What is travel
literature?
I was in a real estate seminar
recently, in which the motivational speaker liked to have audience
participation. He would ask the
audience questions and expect us to raise our hands for our choices. He was doing this, without calling on
anyone, just asking, for example, who would like to have a million dollars or a
huge 8 bedroom house, and then wait and look to see who would raise their
hands. I don’t enjoy these kinds
of seminars, but I was there for my husband. The speaker asked, “who here would say that real estate is
your passion?” and most of the listeners raised their hands. Then he asked, “Who would say that something
else is your passion?” I, and a few others raised our hands, and this man
called on me to tell what my passion was.
I wasn’t expecting this and I stammered, “um, well, travel, hiking and
um, books, I guess.”
“Where do you want to travel, be
specific?”
“Umm, maybe Latin American
countries, I would love to tour across South America.” How could I pick just one place, so
quickly and in front of all these strangers who were here to learn about their
business, not my travel plans?
“OK, and books, what do you like to
read?” He asked.
“Travel literature,” I
answered. He paused, looked at me
strangely and said, “Well, I suppose that makes sense.” The idea of travel literature seemed to
confuse and bore him, but luckily he moved on to other people and topics.

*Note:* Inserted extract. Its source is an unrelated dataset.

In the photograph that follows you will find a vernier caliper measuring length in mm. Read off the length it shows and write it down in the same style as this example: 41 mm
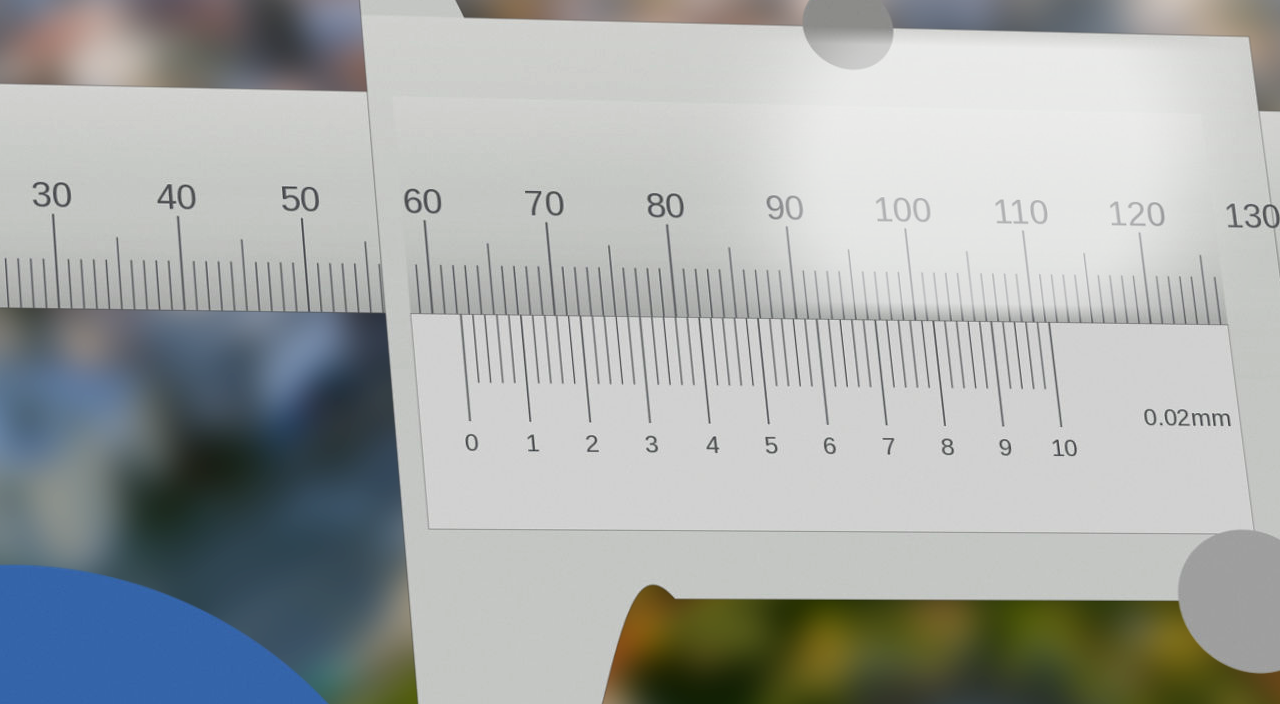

I thought about his reaction, and
realized he probably thought that by travel literature I was saying I enjoyed
reading guidebooks. He was
imagining me sitting in my chair curled up with a guidebook of France, or of
Costa Rica. Guide books are useful
in planning a trip, I can see the names of restaurants, relative cost, location
and hours that they are open, but this is not exciting reading. Pouring over the lists of museums found
in San Jose can be useful, but this is not the kind of riveting reading I was
thinking of. Travel Literature is
the stories and adventures and relationships made during a persons travel. These stories are usually fact, but can
have some fiction woven in to the narrative. Sometimes they are pure fiction, but give off the sense of
moving through a space, growing and experiencing new cultures.
Travel Literature can include geography
and cultures, but it also includes philosophy, religion, and experiences
through the eyes of the traveler and also through the various people he
meets. When John Steinbach
traveled around the United States in the 1950’s he was recording a section of
our history that cannot be understood easily by those of us that were not
there. He met Canadian migrant
workers in the northeast, and he witnessed the hatred of angry parents against
school integration in New Orleans.
I have read many books about people
walking or biking across our country, and the one fact that sticks out is how
friendly and helpful people were in each of the states crossed. We learn about true experiences that
help to shape our view of our own countrymen. When the adventures take place in more exotic locales, we
see the vast differences in cultures that can explain why misunderstandings can
take place, but we also see how generally we are all the same, with similar
problems and desires. Readers can
feel a giant connectedness with people of all countries and cultures, something
that transcends politics and governments.
Travel literature opens our eyes to the problems of others, to people we
might not see or understand otherwise.
One of the draws of travel literature
to me is the enjoyment of following the writer, not so much as he or she moves
through a geography but more how this person changes and grows with his
experiences. Just moving through
life with your eyes open is a type of travel, and all our experiences shape and
help to define us. We grow through
difficult times, we learn from pleasant experiences, and we develop
relationships as we pass through life.
Travel is just an intense and exciting version of this, and just as we
never escape life unscathed, we also grow and change from travel. I am not talking about guidebooks, nor
am I talking about preplanned cruises and shopping expeditions, but true travel
where the adventurer lives and participates, experiences and suffers at times,
only to return home and share those experiences with us. This makes for exciting reading.